Ha corrido mucha agua bajo el puente desde entonces, pero tal vez recién hoy valoro en toda su dimensión aquellas remotas clases de bachiller, a la vez que compruebo una cruel injusticia pedagógica. En la redacción de estas estas notas he apelado a mi nebulosa memoria, a mis libros, y a internet; pero si la búsqueda de Borges arroja –literalmente- millones de resultados en la red, en vano se fatigarán las páginas de Google (hubiera dicho el autor de “La biblioteca de Babel” de haber conocido este engendro tecnológico), buscando huellas de Celina Borelli, de la “tana” Mosquera, de Carmen Ramos o de Elvira Zugazúa. Casi no quedan vestigios de sus largas y fecundas décadas al frente de sus cátedras, y tampoco encuentro testimonios de su paso por las aulas. En una época en la que los profesores tendían a ser ágrafos, y las posibilidades de publicación muy limitadas,  sus palabras se han desvanecido en el aire, sus enseñanzas se han esfumado sin registro que las contenga, sus estimulantes lecciones se las ha llevado el viento del olvido, borradas junto con el polvo de la tiza, tragadas por “el tiempo, la tierra, la gran inundación de la memoria”, como escribió alguna vez Rodolfo Walsh. 

Por eso ahora, que la edad y la profesión me han hecho casi contemporáneo de todas ellas, no puedo dejar de observar el melancólico contraste entre colosales y universalmente veneradas figuras del arte, la ciencia o el pensamiento, y esas humildes, desconocidas pero denodadas educadoras sin las cuales la obra de aquellos autores tal vez jamás hubiera despertado nuestra curiosidad. Como mucho después aprendí leyendo al viejo Gramsci, una cultura cobra vida a través de esa particular dialéctica entre la producción de grandes creadores, y una tupida red de maestras de escuelas, profesores de secundaria o periodistas de pequeños diarios, que contribuyen a su organización y circulación, y cuyos diminutos perfiles terminan perdiéndose fatalmente en un brumoso anonimato. 
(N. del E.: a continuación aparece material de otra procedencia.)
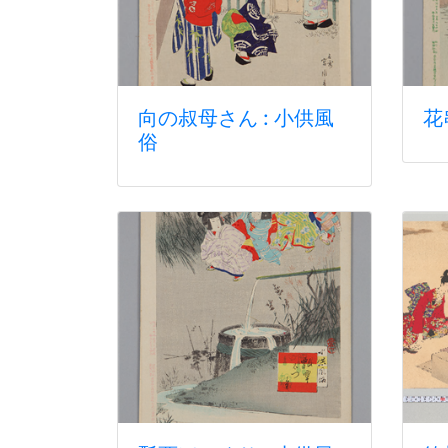
向の叔母さん : 小供風
花
俗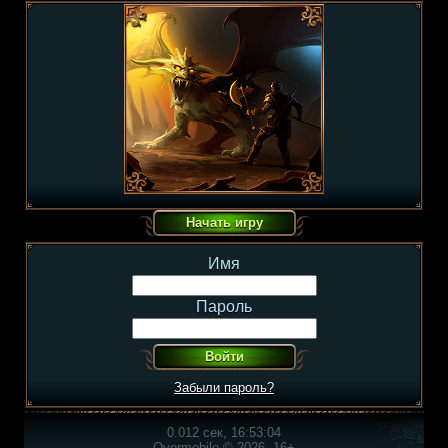
Имя
Пароль
Забыли пароль?
0.012 сек, 16:53:04
Overmobile © 2026, 16+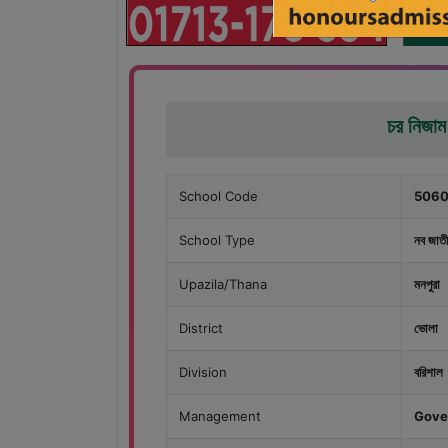
চর নিজাম 
School Code
5060
School Type
নব জাতী
Upazila/Thana
মনপুরা
District
ভোলা
Division
বরিশাল
Management
Gove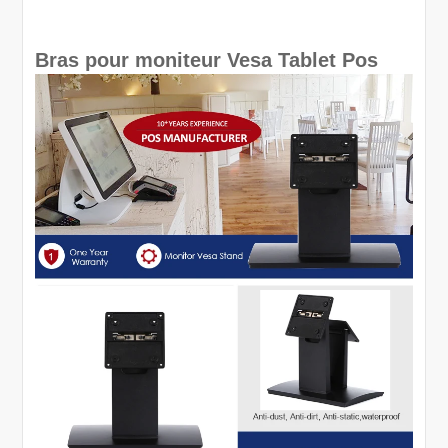
Bras pour moniteur Vesa Tablet Pos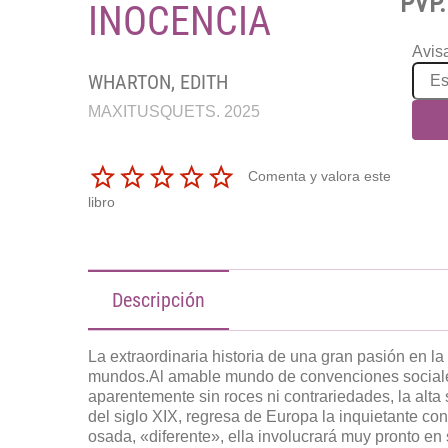
PVP.
INOCENCIA
Avisa
WHARTON, EDITH
MAXITUSQUETS. 2025
Comenta y valora este
libro
Descripción
La extraordinaria historia de una gran pasión en la
mundos.Al amable mundo de convenciones sociales
aparentemente sin roces ni contrariedades, la alta
del siglo XIX, regresa de Europa la inquietante c
osada, «diferente», ella involucrará muy pronto en 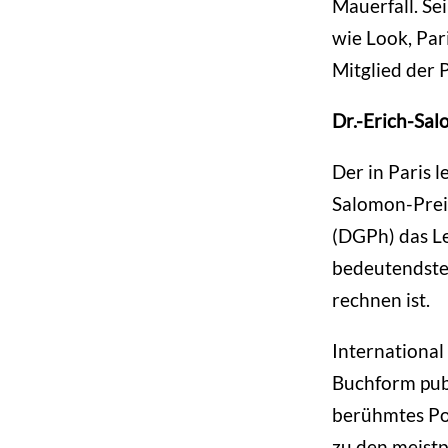
Mauerfall. Se
wie Look, Pari
Mitglied der
Dr.-Erich-Sal
Der in Paris 
Salomon-Preis
(DGPh) das L
bedeutendsten
rechnen ist.
International
Buchform publ
berühmtes Por
zu den meistp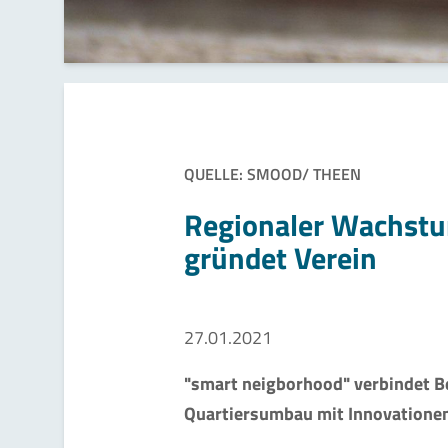
QUELLE: SMOOD/ THEEN
Regionaler Wachst
gründet Verein
27.01.2021
"smart neigborhood" verbindet 
Quartiersumbau mit Innovationen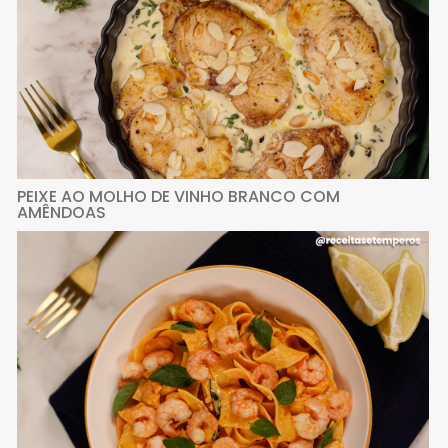
PEIXE AO MOLHO DE VINHO BRANCO COM
AMÊNDOAS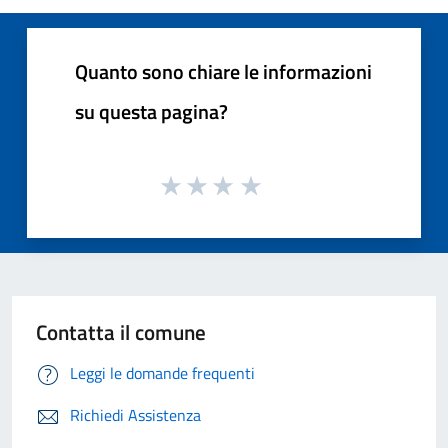
Quanto sono chiare le informazioni
su questa pagina?
Contatta il comune
Leggi le domande frequenti
Richiedi Assistenza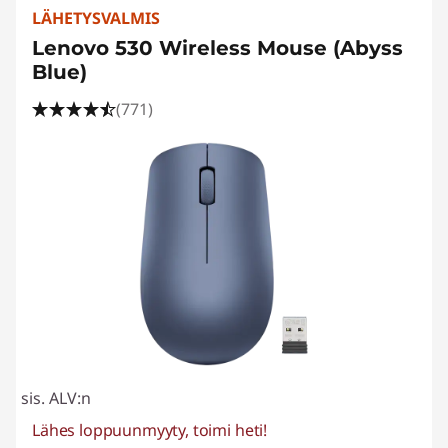
LÄHETYSVALMIS
Lenovo 530 Wireless Mouse (Abyss
Blue)
(771)
sis. ALV:n
Lähes loppuunmyyty, toimi heti!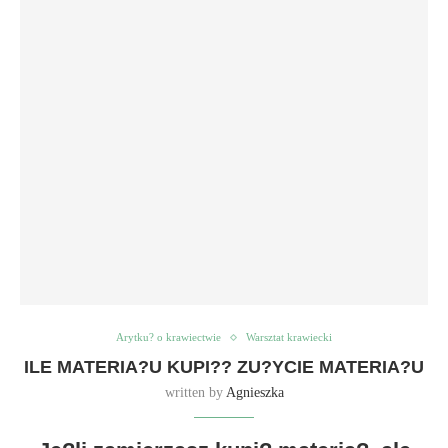
Arytku? o krawiectwie
Warsztat krawiecki
ILE MATERIA?U KUPI?? ZU?YCIE MATERIA?U
written by
Agnieszka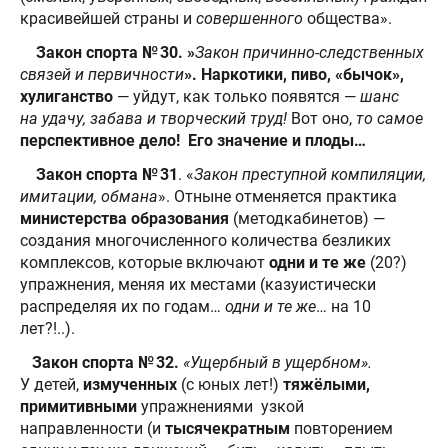
красивейшей страны и
совершенного
общества».
Закон спорта № 30. »
Закон причинно-следственных
связей и первичности
».
Наркотики, пиво, «бычок»,
хулиганство
— уйдут, как только появятся —
шанс
на удачу, забава и творческий труд!
Вот оно,
то самое
перспективное дело! Его значение и плоды…
Закон спорта № 31
. «
Закон преступной компиляции,
имитации, обмана
». Отныне отменяется практика
министерства образования
(методкабинетов) —
создания многочисленного количества безликих
комплексов, которые включают
одни и те же
(20?)
упражнения, меняя их местами (казуистически
распределяя их по годам…
одни и те же
… на 10
лет?!..).
Закон спорта № 32.
«Ущербный в ущербном».
У детей,
измученных
(с юных лет!)
тяжёлыми,
примитивными
упражнениями узкой
направленности (и
тысячекратным
повторением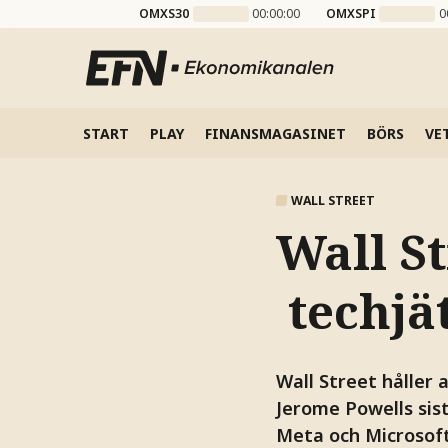
OMXS30
00:00:00
OMXSPI
0
START
PLAY
FINANSMAGASINET
BÖRS
VE
WALL STREET
Wall St
techjät
Wall Street håller 
Jerome Powells sis
Meta och Microsoft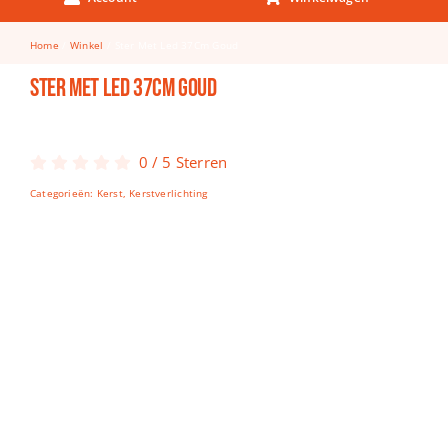
Keuken & Tafelen
Home
Winkel
Ster Met Led 37Cm Goud
Kinderfietsen
Ster Met Led 37Cm Goud
Knutselen
Woonkamer
0
/
5
Sterren
Spellen
Categorieën:
Kerst
,
Kerstverlichting
Puzzels
Lego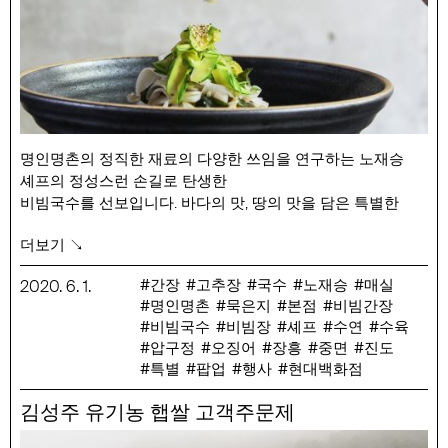
– 파워스피드 : 크기가 크며 매운맛을 냄.
명인명촌의 정직한 재료의 다양한 쓰임을 연구하는 노재승
셰프의 정성스런 손길로 탄생한
비빔국수를 선보입니다. 바다의 맛, 땅의 맛을 담은 특별한
비빔국수를 만나보세요
더보기 ↘
*셰프의 레시피 그대로 맛보는 비빔국수와 직접 만들어 드실
수 있는 장을 판매하고 있습니다.
간장
고추장
국수
노재승
매실
2020
.
6
.
1
.
명인명촌
묵은지
본점
비빔간장
행사 기간 : 6/1(월) ~ 8/2(일)
비빔국수
비빔장
셰프
수연
수육
행사 장소 : 현대백화점 압구정본점 지하1층 H-키친
압구정
오징어
장흥
중면
진도
행사 품목 : 수육 고추장 비빔국수 8,500원, 오징어 간장
특별
팝업
행사
현대백화점
비빔국수 8,500원
강희탁 수연중면 200g, 명인명촌 비빔장 250g, 명인명촌
김성주 유기농 햅쌀 고객주문제
비빔간장 200ml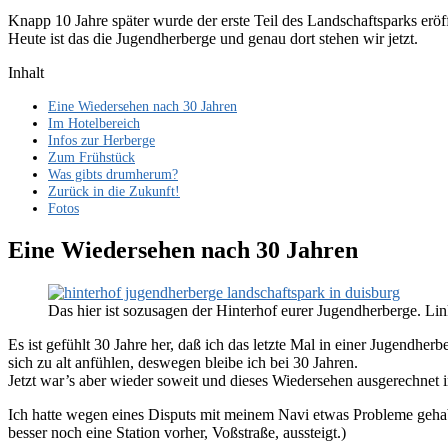
Knapp 10 Jahre später wurde der erste Teil des Landschaftsparks erö
Heute ist das die Jugendherberge und genau dort stehen wir jetzt.
Inhalt
Eine Wiedersehen nach 30 Jahren
Im Hotelbereich
Infos zur Herberge
Zum Frühstück
Was gibts drumherum?
Zurück in die Zukunft!
Fotos
Eine Wiedersehen nach 30 Jahren
Das hier ist sozusagen der Hinterhof eurer Jugendherberge. Li
Es ist gefühlt 30 Jahre her, daß ich das letzte Mal in einer Jugendhe
sich zu alt anfühlen, deswegen bleibe ich bei 30 Jahren.
Jetzt war’s aber wieder soweit und dieses Wiedersehen ausgerechnet i
Ich hatte wegen eines Disputs mit meinem Navi etwas Probleme gehabt 
besser noch eine Station vorher, Voßstraße, aussteigt.)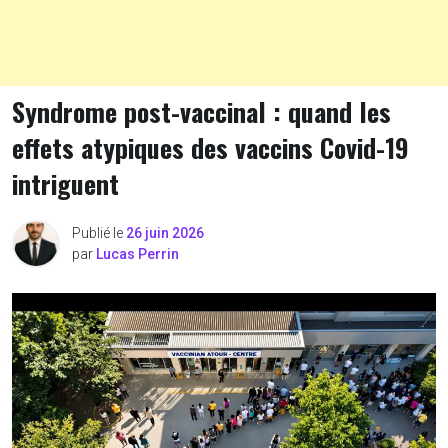
Syndrome post-vaccinal : quand les
effets atypiques des vaccins Covid-19
intriguent
Publié le
26 juin 2026
par
Lucas Perrin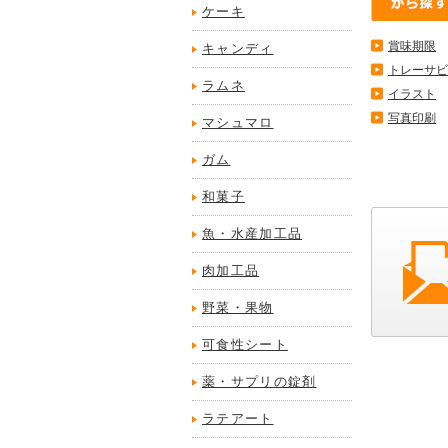
ケーキ
賞味期限
キャンディ
トレーサビ
ラムネ
イラスト
写真印刷
マシュマロ
ガム
和菓子
魚・水産加工品
肉加工品
野菜・果物
可食性シート
薬・サプリの錠剤
ラテアート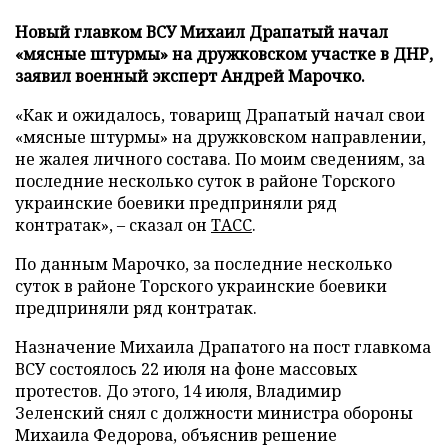
Новый главком ВСУ Михаил Драпатый начал
«мясные штурмы» на дружковском участке в ДНР,
заявил военный эксперт Андрей Марочко.
«Как и ожидалось, товарищ Драпатый начал свои
«мясные штурмы» на дружковском направлении,
не жалея личного состава. По моим сведениям, за
последние несколько суток в районе Торского
украинские боевики предприняли ряд
контратак», – сказал он
ТАСС
.
По данным Марочко, за последние несколько
суток в районе Торского украинские боевики
предприняли ряд контратак.
Назначение Михаила Драпатого на пост главкома
ВСУ состоялось 22 июля на фоне массовых
протестов. До этого, 14 июля, Владимир
Зеленский снял с должности министра обороны
Михаила Федорова, объяснив решение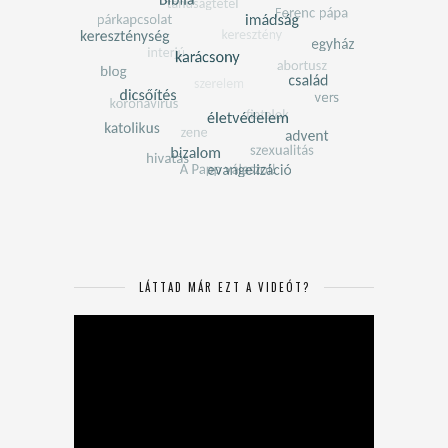
LÁTTAD MÁR EZT A VIDEÓT?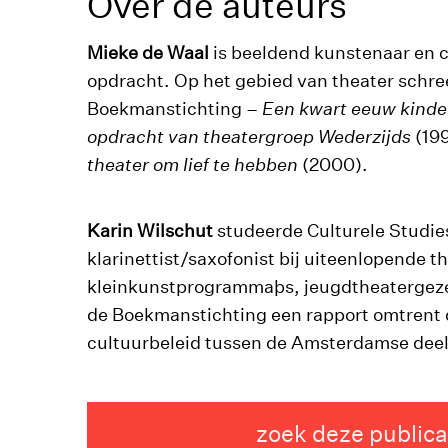
Over de auteurs
Mieke de Waal
is beeldend kunstenaar en cu
opdracht. Op het gebied van theater schreef 
Boekmanstichting –
Een kwart eeuw kinde
opdracht van theatergroep Wederzijds
(19
theater om lief te hebben
(2000).
Karin Wilschut
studeerde Culturele Studie
klarinettist/saxofonist bij uiteenlopende 
kleinkunstprogrammaþs, jeugdtheatergezel
de Boekmanstichting een rapport omtrent 
cultuurbeleid tussen de Amsterdamse deel
zoek deze publica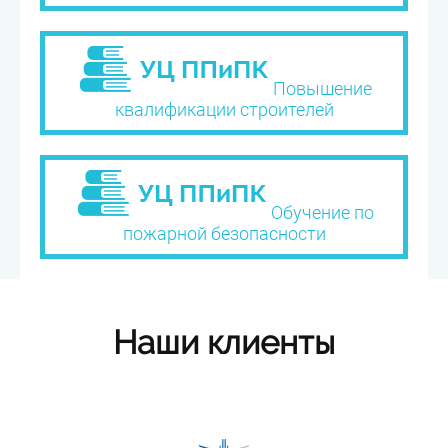
Повышение
квалификации строителей
Обучение по
пожарной безопасности
Наши клиенты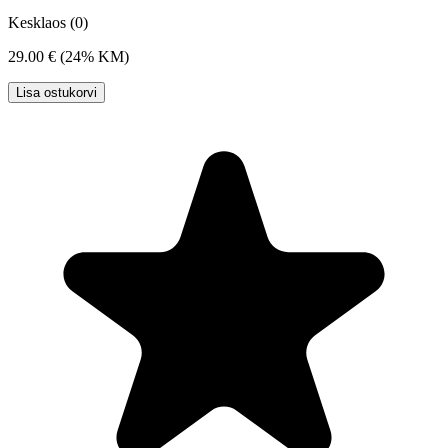
Kesklaos (0)
29.00 €
(24% KM)
Lisa ostukorvi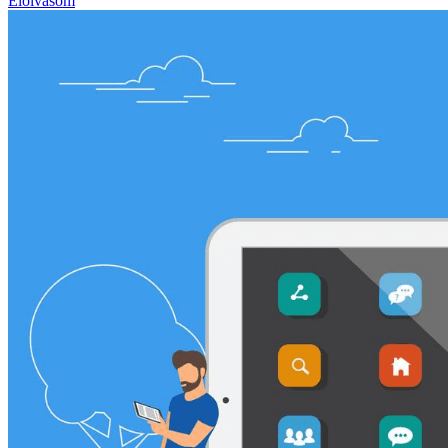
Elolvasom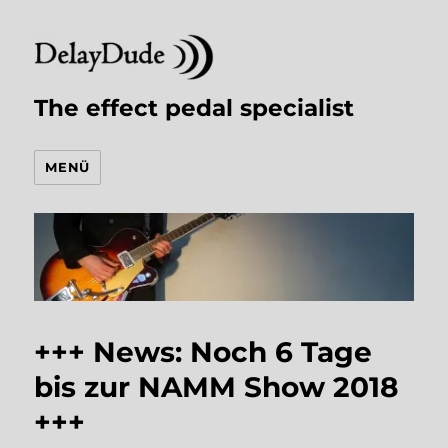
The effect pedal specialist
MENÜ
+++ News: Noch 6 Tage
bis zur NAMM Show 2018
+++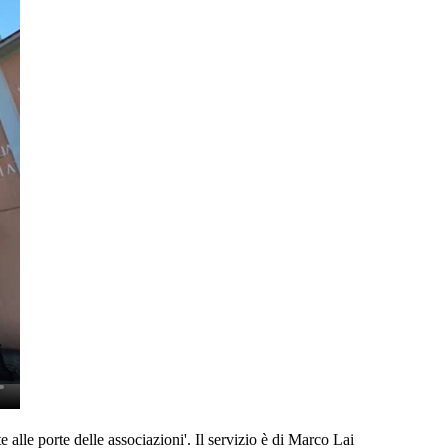
 alle porte delle associazioni'. Il servizio è di Marco Lai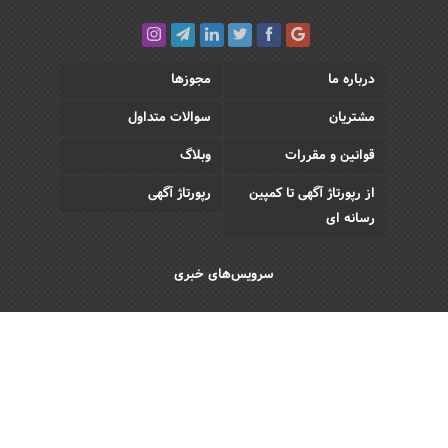
درباره ما
مجوزها
مشتریان
سوالات متداول
قوانین و مقررات
وبلاگ
از رپورتاژ آگهی تا کمپین
رپورتاژ آگهی
رسانه ای
سرویس‌های خبری
اقتصادی
اجتماعی
فرهنگی
ورزش
سبک زندگی
رویداد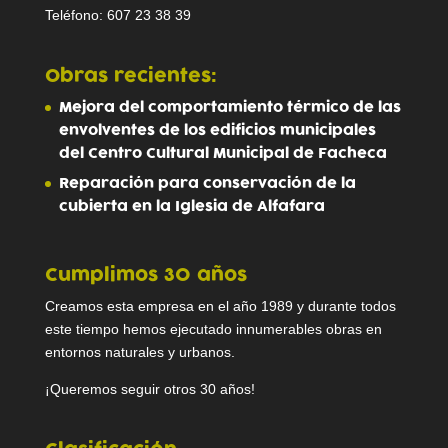
Teléfono: 607 23 38 39
Obras recientes:
Mejora del comportamiento térmico de las
envolventes de los edificios municipales
del Centro Cultural Municipal de Facheca
Reparación para conservación de la
cubierta en la Iglesia de Alfafara
Cumplimos 30 años
Creamos esta empresa en el año 1989 y durante todos
este tiempo hemos ejecutado innumerables obras en
entornos naturales y urbanos.
¡Queremos seguir otros 30 años!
Pero si no me engaño tal vez Celina hizo algo más que servir de lúcido puente con una obra maravillosa. Más de cuarenta años después caigo en la cuenta que al darnos a leer aquel poema nos participaba de un mensaje algo más recóndito y fundamental. Porque seguramente esos trajinados versos (dolidos, patéticos, autocompasivos) hablaban más de ella que de nosotros, escritos como estaban en un código encriptado que solamente podríamos descifrar en un futuro distante. En el otoño de su vida, lo que ella no había sabido, no había podido o no había querido intentar, nos decía que teníamos que ambicionarlo con todas nuestras jóvenes fuerzas, disfrutando una a una las hojas del calendario que asomaban por delante. A través de la literatura, más allá de la literatura, nos hizo copiar –caminando por los bordes de la rígida disciplina de un colegio religioso- que el peor de los pecados es no ser feliz, y que debíamos arriesgarnos a jugar el juego humano de las noches y los días. Lamento en el alma haber tardado tanto tiempo en descubrir (y nunca haber encontrado la oportunidad para agradecer) esa profunda y perdurable lección del Borges de Celina. El desdichado Borges de Celina.

La Plata, noviembre de 2018.



REFERENCIAS

Benjamin, Walter, Calle de dirección única, Madrid, Alfaguara, 2005.

Berenguer Carisomo Arturo, Antología Argentina Contemporánea, Bs.As, Huemul, 1972.

Borges, Jorge Luis y Antonio Carrizo, Borges: el memorioso (Conversaciones de Jorge Luis Borges con Antonio Carrizo), México, FCE, 1982.

Borges, Jorge Luis, Obras completas, edición crítica anotada por Rolando Costa Picazo e Irma Zangara, T. III, Bs.As, Emecé, 2011.

Vaccaro, Alejandro, Borges: vida y literatura, Bs.As, Edhasa, 2006.

Vázquez, María Esther, Borges: esplendor y derrota, Barcelona, Tusquets, 1996.


Woodall, James, La vida de Jorge Luis Borges. El hombre en el espejo del libro (1996), Barcelona, Gedisa, 1998.